:: WORK TO COMPLETE ::
Search the data below for the word "lists" and report how many lines contain it. Nothing but the number is needed.

:: SUPPLIED ENTRIES ::
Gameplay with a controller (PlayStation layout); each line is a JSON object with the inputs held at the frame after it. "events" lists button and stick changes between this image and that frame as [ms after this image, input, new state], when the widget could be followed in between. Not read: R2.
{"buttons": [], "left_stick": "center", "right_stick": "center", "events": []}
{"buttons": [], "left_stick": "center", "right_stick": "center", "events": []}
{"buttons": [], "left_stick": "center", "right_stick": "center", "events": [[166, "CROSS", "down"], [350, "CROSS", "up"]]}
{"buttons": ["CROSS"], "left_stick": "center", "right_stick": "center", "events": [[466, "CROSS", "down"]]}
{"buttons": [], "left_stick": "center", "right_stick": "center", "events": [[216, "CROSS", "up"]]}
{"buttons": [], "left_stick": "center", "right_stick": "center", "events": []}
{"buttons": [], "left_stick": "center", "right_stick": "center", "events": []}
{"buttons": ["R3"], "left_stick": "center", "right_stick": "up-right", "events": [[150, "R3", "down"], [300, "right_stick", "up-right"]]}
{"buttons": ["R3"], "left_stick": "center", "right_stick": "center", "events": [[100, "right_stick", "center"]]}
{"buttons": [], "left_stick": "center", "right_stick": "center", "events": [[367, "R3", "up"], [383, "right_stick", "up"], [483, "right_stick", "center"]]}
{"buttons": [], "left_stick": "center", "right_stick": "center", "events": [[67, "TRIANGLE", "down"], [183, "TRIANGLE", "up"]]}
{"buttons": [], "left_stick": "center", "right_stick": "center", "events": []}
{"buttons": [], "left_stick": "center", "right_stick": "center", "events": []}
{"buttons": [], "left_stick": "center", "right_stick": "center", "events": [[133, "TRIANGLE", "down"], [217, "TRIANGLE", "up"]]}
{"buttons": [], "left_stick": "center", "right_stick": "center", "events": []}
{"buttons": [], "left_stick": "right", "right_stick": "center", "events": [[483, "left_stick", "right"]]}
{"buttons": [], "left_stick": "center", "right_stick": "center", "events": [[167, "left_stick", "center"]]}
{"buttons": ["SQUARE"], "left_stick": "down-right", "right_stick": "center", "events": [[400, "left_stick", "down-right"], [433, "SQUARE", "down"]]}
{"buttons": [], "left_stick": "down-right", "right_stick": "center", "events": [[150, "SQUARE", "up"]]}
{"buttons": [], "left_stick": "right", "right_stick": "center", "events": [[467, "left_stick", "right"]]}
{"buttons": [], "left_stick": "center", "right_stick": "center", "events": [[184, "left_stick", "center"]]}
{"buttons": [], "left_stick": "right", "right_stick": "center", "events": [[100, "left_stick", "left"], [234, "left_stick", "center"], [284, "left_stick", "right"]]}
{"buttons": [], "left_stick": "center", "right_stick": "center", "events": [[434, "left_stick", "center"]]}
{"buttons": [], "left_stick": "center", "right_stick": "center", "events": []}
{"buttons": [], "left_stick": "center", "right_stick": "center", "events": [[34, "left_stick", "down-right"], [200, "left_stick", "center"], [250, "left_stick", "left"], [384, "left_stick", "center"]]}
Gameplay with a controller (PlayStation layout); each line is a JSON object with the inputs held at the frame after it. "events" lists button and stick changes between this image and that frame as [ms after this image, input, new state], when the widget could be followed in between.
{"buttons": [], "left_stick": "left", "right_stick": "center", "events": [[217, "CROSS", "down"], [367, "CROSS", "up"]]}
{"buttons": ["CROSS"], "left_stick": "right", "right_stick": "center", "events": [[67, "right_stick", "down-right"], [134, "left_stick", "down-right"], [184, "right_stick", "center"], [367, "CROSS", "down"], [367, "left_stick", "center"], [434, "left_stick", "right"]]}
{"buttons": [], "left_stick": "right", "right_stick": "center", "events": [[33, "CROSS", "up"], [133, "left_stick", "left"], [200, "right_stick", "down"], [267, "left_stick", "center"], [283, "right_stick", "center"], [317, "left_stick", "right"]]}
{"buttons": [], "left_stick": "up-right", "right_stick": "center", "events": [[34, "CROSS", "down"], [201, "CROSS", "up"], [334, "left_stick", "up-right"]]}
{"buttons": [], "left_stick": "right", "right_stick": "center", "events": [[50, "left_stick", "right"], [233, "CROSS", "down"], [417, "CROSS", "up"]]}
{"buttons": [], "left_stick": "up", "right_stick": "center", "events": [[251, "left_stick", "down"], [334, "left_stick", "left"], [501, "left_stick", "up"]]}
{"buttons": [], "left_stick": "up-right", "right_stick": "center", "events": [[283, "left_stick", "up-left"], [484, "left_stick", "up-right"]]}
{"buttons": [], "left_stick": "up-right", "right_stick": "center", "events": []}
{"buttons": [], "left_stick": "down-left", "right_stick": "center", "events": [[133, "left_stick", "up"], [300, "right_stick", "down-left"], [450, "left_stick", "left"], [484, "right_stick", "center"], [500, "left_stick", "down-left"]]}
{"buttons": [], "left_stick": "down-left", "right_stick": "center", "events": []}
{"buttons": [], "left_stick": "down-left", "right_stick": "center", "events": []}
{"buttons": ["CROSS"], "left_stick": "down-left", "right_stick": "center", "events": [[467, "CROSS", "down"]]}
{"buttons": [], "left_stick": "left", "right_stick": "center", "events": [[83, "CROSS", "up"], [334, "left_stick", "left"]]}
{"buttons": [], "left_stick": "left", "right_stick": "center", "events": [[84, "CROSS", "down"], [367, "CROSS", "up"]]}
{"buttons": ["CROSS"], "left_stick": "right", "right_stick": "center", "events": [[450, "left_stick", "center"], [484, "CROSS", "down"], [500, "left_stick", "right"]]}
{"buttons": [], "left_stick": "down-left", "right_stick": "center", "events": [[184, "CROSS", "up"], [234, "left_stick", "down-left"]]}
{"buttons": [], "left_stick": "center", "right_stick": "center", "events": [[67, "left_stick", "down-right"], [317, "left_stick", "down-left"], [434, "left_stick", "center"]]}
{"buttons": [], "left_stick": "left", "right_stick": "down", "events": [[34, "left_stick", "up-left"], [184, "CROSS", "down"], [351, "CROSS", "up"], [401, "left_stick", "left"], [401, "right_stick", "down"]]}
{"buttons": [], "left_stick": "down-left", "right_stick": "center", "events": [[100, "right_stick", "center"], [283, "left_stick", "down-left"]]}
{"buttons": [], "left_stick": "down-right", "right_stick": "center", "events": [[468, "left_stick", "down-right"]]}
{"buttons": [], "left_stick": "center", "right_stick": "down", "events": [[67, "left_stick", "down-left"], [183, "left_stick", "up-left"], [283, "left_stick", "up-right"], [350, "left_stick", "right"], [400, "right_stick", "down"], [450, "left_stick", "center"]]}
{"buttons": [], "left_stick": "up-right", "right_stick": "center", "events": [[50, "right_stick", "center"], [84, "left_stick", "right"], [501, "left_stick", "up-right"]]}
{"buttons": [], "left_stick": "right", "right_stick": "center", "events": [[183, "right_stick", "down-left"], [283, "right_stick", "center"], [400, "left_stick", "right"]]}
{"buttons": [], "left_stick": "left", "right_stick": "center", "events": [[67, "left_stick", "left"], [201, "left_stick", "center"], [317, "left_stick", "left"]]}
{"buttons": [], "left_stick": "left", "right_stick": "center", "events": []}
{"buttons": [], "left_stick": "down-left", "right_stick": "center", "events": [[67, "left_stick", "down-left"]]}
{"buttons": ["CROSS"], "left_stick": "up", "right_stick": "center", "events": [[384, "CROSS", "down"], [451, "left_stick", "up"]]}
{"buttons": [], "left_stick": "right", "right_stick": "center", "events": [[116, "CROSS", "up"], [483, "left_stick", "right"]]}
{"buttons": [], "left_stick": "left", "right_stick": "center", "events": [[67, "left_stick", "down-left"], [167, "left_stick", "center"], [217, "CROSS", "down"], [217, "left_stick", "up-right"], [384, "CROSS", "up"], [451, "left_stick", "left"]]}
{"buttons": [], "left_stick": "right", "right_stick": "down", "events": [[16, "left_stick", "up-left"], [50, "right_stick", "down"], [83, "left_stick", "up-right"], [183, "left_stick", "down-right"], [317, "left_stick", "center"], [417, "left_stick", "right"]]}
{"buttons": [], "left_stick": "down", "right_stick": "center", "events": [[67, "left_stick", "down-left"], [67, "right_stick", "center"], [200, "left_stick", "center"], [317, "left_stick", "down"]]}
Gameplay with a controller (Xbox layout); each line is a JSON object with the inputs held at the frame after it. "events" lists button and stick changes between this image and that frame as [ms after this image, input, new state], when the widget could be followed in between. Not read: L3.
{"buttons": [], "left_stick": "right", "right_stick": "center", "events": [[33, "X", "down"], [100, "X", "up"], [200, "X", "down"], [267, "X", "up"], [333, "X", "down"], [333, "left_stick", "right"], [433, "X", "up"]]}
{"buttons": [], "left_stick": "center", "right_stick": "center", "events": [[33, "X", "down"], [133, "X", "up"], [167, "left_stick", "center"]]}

:: SOLUTION TO THIS EXERCISE ::
3